Extracted page text data:
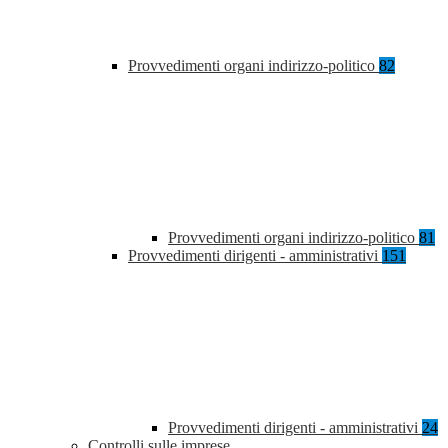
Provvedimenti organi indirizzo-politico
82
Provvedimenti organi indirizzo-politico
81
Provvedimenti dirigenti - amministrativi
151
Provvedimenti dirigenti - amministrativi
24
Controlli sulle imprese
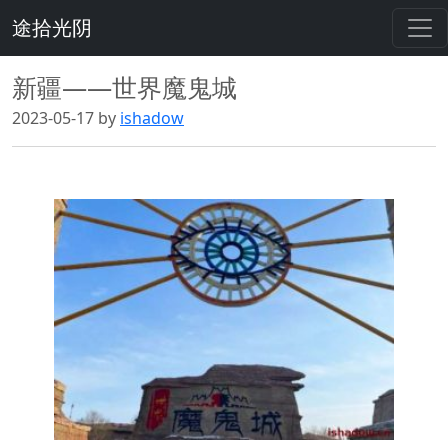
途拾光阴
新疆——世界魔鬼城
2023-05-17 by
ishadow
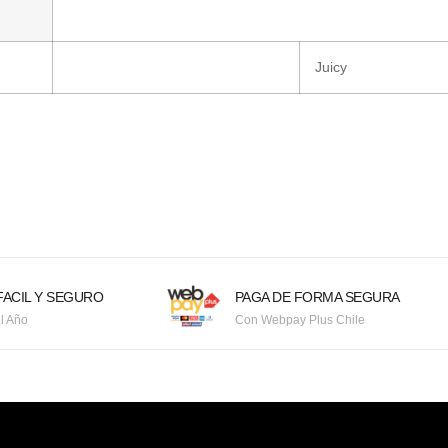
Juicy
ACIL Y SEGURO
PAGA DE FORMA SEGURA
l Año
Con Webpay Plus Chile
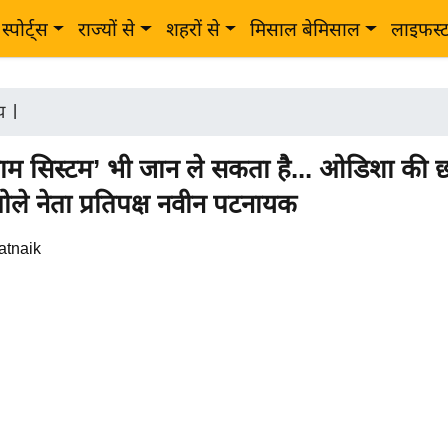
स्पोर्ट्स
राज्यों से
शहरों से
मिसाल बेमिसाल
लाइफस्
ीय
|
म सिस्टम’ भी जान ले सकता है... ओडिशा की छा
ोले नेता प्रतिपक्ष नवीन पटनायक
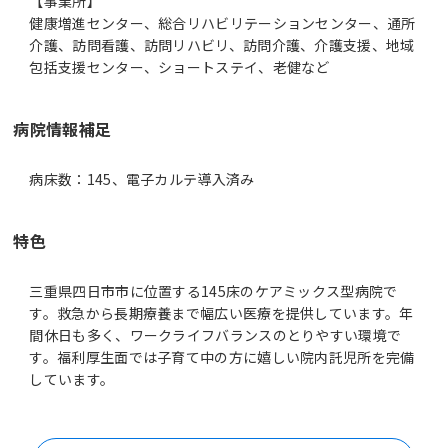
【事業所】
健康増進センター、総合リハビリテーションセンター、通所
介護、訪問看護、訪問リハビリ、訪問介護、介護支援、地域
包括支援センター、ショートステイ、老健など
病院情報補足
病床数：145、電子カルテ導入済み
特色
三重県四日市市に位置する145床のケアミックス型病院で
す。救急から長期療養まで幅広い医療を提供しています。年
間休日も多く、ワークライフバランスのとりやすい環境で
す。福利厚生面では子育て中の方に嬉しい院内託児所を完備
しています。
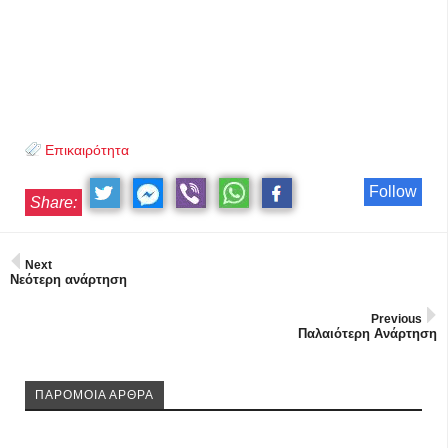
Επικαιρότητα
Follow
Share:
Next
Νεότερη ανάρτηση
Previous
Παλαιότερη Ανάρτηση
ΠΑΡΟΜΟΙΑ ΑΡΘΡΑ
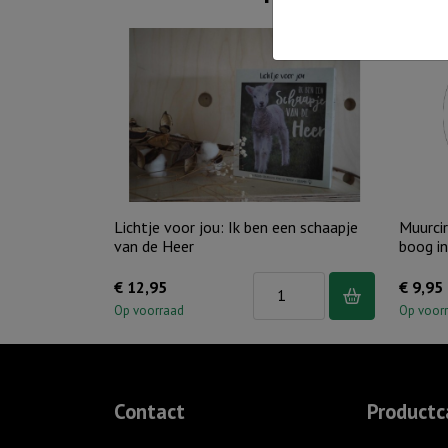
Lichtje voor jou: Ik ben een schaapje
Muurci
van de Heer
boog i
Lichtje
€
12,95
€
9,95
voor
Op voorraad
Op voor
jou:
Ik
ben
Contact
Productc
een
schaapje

---

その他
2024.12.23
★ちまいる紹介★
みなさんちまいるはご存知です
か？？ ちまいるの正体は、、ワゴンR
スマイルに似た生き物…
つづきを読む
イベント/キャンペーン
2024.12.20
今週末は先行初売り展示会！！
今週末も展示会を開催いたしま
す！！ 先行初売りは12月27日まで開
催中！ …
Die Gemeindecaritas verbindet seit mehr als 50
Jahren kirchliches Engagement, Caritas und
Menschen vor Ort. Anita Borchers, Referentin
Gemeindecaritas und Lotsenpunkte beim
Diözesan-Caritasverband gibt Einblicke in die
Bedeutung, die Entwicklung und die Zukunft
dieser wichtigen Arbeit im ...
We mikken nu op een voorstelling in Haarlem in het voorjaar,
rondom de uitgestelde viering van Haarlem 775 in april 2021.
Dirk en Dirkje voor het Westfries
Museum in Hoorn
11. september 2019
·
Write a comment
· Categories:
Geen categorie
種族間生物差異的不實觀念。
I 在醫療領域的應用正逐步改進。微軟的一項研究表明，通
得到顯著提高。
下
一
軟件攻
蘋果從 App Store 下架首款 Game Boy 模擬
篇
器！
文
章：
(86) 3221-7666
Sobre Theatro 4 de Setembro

* * *

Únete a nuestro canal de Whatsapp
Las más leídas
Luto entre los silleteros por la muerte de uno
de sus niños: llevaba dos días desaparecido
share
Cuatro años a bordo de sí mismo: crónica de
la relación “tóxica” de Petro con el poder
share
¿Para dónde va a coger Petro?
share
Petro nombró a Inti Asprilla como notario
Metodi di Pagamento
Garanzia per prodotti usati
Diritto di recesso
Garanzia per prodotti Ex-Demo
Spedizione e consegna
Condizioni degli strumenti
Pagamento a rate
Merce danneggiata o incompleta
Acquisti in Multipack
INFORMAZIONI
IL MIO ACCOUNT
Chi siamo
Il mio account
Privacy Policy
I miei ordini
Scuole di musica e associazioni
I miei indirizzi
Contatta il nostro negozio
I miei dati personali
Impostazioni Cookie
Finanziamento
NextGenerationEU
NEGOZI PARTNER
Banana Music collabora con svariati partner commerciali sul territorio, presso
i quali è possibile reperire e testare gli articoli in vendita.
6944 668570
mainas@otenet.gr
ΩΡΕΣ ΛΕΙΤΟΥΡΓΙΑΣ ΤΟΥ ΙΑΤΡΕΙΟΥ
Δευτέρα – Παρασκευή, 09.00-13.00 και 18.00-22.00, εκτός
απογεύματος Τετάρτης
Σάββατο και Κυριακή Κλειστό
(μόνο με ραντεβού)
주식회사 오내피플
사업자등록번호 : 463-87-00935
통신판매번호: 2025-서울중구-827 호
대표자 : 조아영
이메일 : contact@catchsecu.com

What you are asked to do: Count the lines in the preceding entries that contain the string "Gemeindecaritas", and state only the resulting number.

Finished task: 2